Death and the Maiden
Review by Mike Finkelstein
Entering into the second book in the "Johnathan Barrett, Gentleman Vampire" series, Death and the Maiden, I had hopes that the series would pick up its action and start delivering a more focused story. I had my qualms with the first book, Red Death, largely due to its pace and its unfocused plot, but all of that could be attributed to Elrod taking her time setting up not only our protagonists life before turning into a vampire but then following him for his first forays into undead-ness. Now that he's actually a vampire, one would surmise, it should be time for this second book to pick up the pace.
Unfortunately, Death and the Maiden never actually rises to the occasion. Much like the first book this sequel focuses on Johnathan Barrett and his continuing life (really, unlife) on Long Island of the mid-1770s. Although the Revolutionary War is really starting to pick up on the mainland, Barrett, his family, and the whole town are still largely removed from the adventure just on the horizon. It serves as color for the background but it still has yet to feel like the war is every going to come for our hero. And without that it's hard to say there's any really direction for the novel to go. Two books in and mostly we just watch Barrett as he focuses on the "gentleman" part of his "Gentleman Vampire" descriptor. The books, and the readers, need more.

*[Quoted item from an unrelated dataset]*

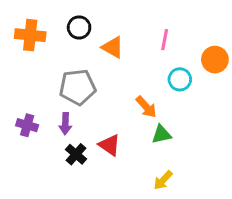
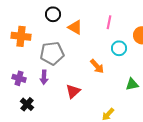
orange cross: (30, 35) -> (21, 36), moved
green triangle: (161, 134) -> (132, 84), moved
red triangle: (110, 145) -> (73, 91), turned 42
black cross: (76, 154) -> (27, 104), moved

This book picks up shortly after the end of the last. Barret has now been a vampire for a few months and has learned to enjoy his newfound powers. Sure, things aren't entirely ease for a vampire of leisure -- his mother is still an absolute wretch, the British are still occupying Long Island, and there are still bandit raids among the farms of this quiet hamlet -- but there generally isn't much for a vampire of means to do. Barrett spends his nights flying around as fog, visiting a rather comely whore, and waiting for word from his creator, Nora, to let him know she's okay.
Things do change slightly when his sister, Elizabeth, falls for a handsome young gentleman. The man, a Lord from England here on a visit with his sister and trapped on Long Island due to the war, shakes up matters in the house. Now, suddenly, Johnathan is facing a long life without his sister at his side as she is courted by the Lord. Although happy for his sister, he would miss her company. Plus, there's something off about the Lord, something he just can't place, and it could spell doom for his sister's happy new life.
To put it bluntly, Death and the Maiden is a slow book. While things do happen -- bandits attack one farm here, are seen there, attack Johnathan one time later on -- much of the book is taken up with the mundanities of the rich on Long Island. In contrast to the "Vampire Files" books, where hero Flemming very often gets stuck having to run from one disaster to another for days on end, Barrett has a much simpler time, studying the intrigues of nobility while he idles away his days.
It might be interesting if Barrett were at all interested in being a powerful vampire who actually did vampiric things, like maybe taking over Long Island and sending the British away, or perhaps using his vampire powers to fight for one side (or the other) in the war. Barrett, though, seems squeamish to use his powers in any way, good or bad, that might get noticed. So he flies quietly under the cover of darkness, he hardly every uses his mind control powers, and he either feeds on animals or the comely whore in town, and that's it. he could, frankly, not be a vampire at all and the structure of the story wouldn't change drastically either way.
The story of the noble and Barrett's sister would be interesting if it were a larger part of the book, but most of the action on this plot line happens in the last part of the book. The lord doesn't get much character development and the few times he shows up he's not even memorable (frankly the book had to remind me time and again he was even a character in this novel). Elizabeth, of course, is a character that's been with us since the first novel so we do have some affection for her, but since her plot line largely comes in the late portion of the novel it hardly seems to matter. And, of course, the whole thing is resolved in two chapters, making it more of a blip than a real climax to the novel (for those curious, the Lord was a fake and had planned to kill Elizabeth and steal he fortune, a dastardly plot if it had been developed more).
Frankly, I think the whole story would have been much more interesting if it had been told from the perspective of Elizabeth rather than Barrett. Seeing society from her eyes, watching her try to thread being a good woman (as society considered it) while courting a new man and also helping her brother hide his dark secret would be a much more interesting angle on the material than what we did get. At the very least it would have prioritized her courtship into the main storyline, which would have forced more development for it. Besides which, Elizabeth is more interesting than her brother and I would have rather spent more time with her as our protagonist.
And this doesn't even get into Cousin Anne. This character, introduced in this book, is always billed as some kind of foil for Barrett, a girl with a scheme she plans to put into motion. That's what the copy on the back of the novel says (and its the same summary you'll find on every other site discussing this book). The thing is, though, that Anne is barely a blip in the book at all. She's a quiet girl, smart but uneducated, and she mostly just makes flighty small talk in between reading books and plays Barrett suggests to her. There is a very mild romance between the two, which even the novel seems to think is icky since they're first cousins, and then the matter is simply dropped. Again, there just isn't any momentum here.
I really don't know what the point of this book series is yet. It's hardly done much to make Barrett, a character from the main "Vampire Files" series, interesting on his own. It also does a poor job of extending the "Vampire Files" formula into a new setting. I have a feeling that Elrod thought it would be neat to write these books but, once she got into it, she realized there wasn't as much story here as she thought. Whether that was something she realized or not, it certainly is the case that we're two books in and still waiting for anything really important to happen. Barrett became a vampire in the first book, an inevitable action considering this is a book series about him as a vampire. Beyond that, though, we have yet to learn anything about him, or see him do anything, that really justifies giving him his own series. This book is a dud and it spells bad tidings for the final two books we still have to read.